Zotac ZBOX Nano AD10 Plus U Mini SFF PC Review
Zotac is one of a select few companies that have fully embraced the ultra-small form factor and home theater PC markets. Although they’re also known for producing custom, high-end graphics cards, and an array of motherboards, which include a smorgasbord or mini-ITX options, Zotac’s Zbox and Mag lines of mini PCs are quite diverse. A quick jaunt to their website reveals over 30 ultra small form factor designs that leverage technology from Intel, AMD, NVIDIA, and even VIA.
What’s also interesting about Zotac’s mini-PCs are their extensive feature sets. Zotac seemingly crams as many features into a small space as physically possible. If you need proof, look no further than the Zotac Zbox Nano AD10 Plus we’ll be showing you all here. The Zbox Nano AD10 Plus is built around AMD’s dual-core E-350 APU with integrated, DX11-class Radeon HD 6310 graphics and features built-in Wi-Fi, Bluetooth, an IR receiver, and USB 3.0. The tiny system also offers eSATA, a flash card reader, DisplayPort, and HDMI connectivity, along with gigabit LAN. And it does it all in a 5 x 5 inch square, that’s less than two inches tall. Check this thing out...
Zotac Zbox Nano AD10 Plus
Zotac includes a nice array of accessories with the Zbox Nano AD10 Plus. Along with the machine itself, users will find a user’s manual and quick installation guide, a drive / utility disc, a Wi-Fi antenna, an additional IR receiver, a standard VESA monitor mount, a small power brick, and a Media Center Remote, with batteries.

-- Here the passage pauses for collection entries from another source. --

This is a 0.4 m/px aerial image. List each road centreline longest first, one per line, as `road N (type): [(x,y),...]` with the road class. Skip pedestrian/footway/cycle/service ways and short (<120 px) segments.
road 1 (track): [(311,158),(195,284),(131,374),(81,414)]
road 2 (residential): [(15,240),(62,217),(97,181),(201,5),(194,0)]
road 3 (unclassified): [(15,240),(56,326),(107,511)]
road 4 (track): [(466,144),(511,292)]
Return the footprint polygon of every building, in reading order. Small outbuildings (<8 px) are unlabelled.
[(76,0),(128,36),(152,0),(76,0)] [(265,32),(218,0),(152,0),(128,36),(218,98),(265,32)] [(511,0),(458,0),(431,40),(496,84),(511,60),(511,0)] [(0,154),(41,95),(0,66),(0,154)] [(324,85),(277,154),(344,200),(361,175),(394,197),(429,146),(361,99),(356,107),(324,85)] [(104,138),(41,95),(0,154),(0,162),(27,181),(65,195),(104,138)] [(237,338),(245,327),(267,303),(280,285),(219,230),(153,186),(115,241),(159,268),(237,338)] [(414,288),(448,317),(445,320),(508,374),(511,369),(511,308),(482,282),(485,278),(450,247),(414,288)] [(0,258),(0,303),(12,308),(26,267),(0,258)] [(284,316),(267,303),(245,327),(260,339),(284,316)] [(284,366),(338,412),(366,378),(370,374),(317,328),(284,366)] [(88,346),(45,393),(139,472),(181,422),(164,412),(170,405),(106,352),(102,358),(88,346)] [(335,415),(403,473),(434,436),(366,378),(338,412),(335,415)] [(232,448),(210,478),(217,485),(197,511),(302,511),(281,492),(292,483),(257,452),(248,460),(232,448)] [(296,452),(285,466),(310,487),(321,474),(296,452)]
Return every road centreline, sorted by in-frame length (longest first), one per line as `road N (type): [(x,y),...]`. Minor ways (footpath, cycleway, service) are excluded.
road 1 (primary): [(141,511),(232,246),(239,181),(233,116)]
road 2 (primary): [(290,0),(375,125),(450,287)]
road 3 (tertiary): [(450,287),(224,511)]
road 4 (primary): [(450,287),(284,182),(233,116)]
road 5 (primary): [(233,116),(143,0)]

We should point out that the monitor mount allows users to affix the system right to the back of an LCD display so the machine would take up literally no desk space at all. And the additional IR receiver is not needed if the remote has a clear shot of the front of the Nano, where the integrated IR receiver is mounted. If, however, the Zbox Nano is hidden in a cabinet or behind a TV for example, the additional IR receiver can be mounted in an accessible location so the MCE remote can still be used. Including it was good thinking on Zotac’s part.